- _Exercise aim_
Convert all of the records below into a single numbered list with one line per item, leaving out any blank lines.

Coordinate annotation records

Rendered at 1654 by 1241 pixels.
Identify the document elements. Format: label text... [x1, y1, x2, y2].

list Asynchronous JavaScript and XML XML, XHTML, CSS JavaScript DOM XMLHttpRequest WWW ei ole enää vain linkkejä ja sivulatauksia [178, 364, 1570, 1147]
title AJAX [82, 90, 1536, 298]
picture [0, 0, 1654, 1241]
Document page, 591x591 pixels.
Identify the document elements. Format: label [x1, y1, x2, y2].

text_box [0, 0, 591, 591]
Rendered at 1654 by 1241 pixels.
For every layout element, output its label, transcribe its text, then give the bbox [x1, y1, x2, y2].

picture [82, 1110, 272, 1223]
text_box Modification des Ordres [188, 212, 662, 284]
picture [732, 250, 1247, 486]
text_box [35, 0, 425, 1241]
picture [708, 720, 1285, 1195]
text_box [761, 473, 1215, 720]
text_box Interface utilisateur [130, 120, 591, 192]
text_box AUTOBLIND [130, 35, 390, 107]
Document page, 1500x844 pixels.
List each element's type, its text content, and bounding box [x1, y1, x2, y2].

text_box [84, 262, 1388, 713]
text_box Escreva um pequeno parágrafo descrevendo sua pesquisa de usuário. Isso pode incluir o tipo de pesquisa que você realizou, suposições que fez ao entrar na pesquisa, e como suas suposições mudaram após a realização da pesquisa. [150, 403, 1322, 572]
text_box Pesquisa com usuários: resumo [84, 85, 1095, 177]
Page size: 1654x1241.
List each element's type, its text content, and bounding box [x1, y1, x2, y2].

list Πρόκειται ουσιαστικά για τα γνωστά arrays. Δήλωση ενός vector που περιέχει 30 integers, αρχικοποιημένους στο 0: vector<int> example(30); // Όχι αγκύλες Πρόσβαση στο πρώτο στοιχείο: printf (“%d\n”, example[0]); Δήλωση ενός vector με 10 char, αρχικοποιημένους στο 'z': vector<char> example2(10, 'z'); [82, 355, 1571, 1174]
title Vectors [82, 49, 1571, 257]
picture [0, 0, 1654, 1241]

- _Result for this task_
1. Rendered at 1654 by 1241 pixels.
2. Identify the document elements. Format: label text... [x1, y1, x2, y2].
3. list Asynchronous JavaScript and XML XML, XHTML, CSS JavaScript DOM XMLHttpRequest WWW ei ole enää vain linkkejä ja sivulatauksia [178, 364, 1570, 1147]
4. title AJAX [82, 90, 1536, 298]
5. picture [0, 0, 1654, 1241]
6. Document page, 591x591 pixels.
7. Identify the document elements. Format: label [x1, y1, x2, y2].
8. text_box [0, 0, 591, 591]
9. Rendered at 1654 by 1241 pixels.
10. For every layout element, output its label, transcribe its text, then give the bbox [x1, y1, x2, y2].
11. picture [82, 1110, 272, 1223]
12. text_box Modification des Ordres [188, 212, 662, 284]
13. picture [732, 250, 1247, 486]
14. text_box [35, 0, 425, 1241]
15. picture [708, 720, 1285, 1195]
16. text_box [761, 473, 1215, 720]
17. text_box Interface utilisateur [130, 120, 591, 192]
18. text_box AUTOBLIND [130, 35, 390, 107]
19. Document page, 1500x844 pixels.
20. List each element's type, its text content, and bounding box [x1, y1, x2, y2].
21. text_box [84, 262, 1388, 713]
22. text_box Escreva um pequeno parágrafo descrevendo sua pesquisa de usuário. Isso pode incluir o tipo de pesquisa que você realizou, suposições que fez ao entrar na pesquisa, e como suas suposições mudaram após a realização da pesquisa. [150, 403, 1322, 572]
23. text_box Pesquisa com usuários: resumo [84, 85, 1095, 177]
24. Page size: 1654x1241.
25. List each element's type, its text content, and bounding box [x1, y1, x2, y2].
26. list Πρόκειται ουσιαστικά για τα γνωστά arrays. Δήλωση ενός vector που περιέχει 30 integers, αρχικοποιημένους στο 0: vector<int> example(30); // Όχι αγκύλες Πρόσβαση στο πρώτο στοιχείο: printf (“%d\n”, example[0]); Δήλωση ενός vector με 10 char, αρχικοποιημένους στο 'z': vector<char> example2(10, 'z'); [82, 355, 1571, 1174]
27. title Vectors [82, 49, 1571, 257]
28. picture [0, 0, 1654, 1241]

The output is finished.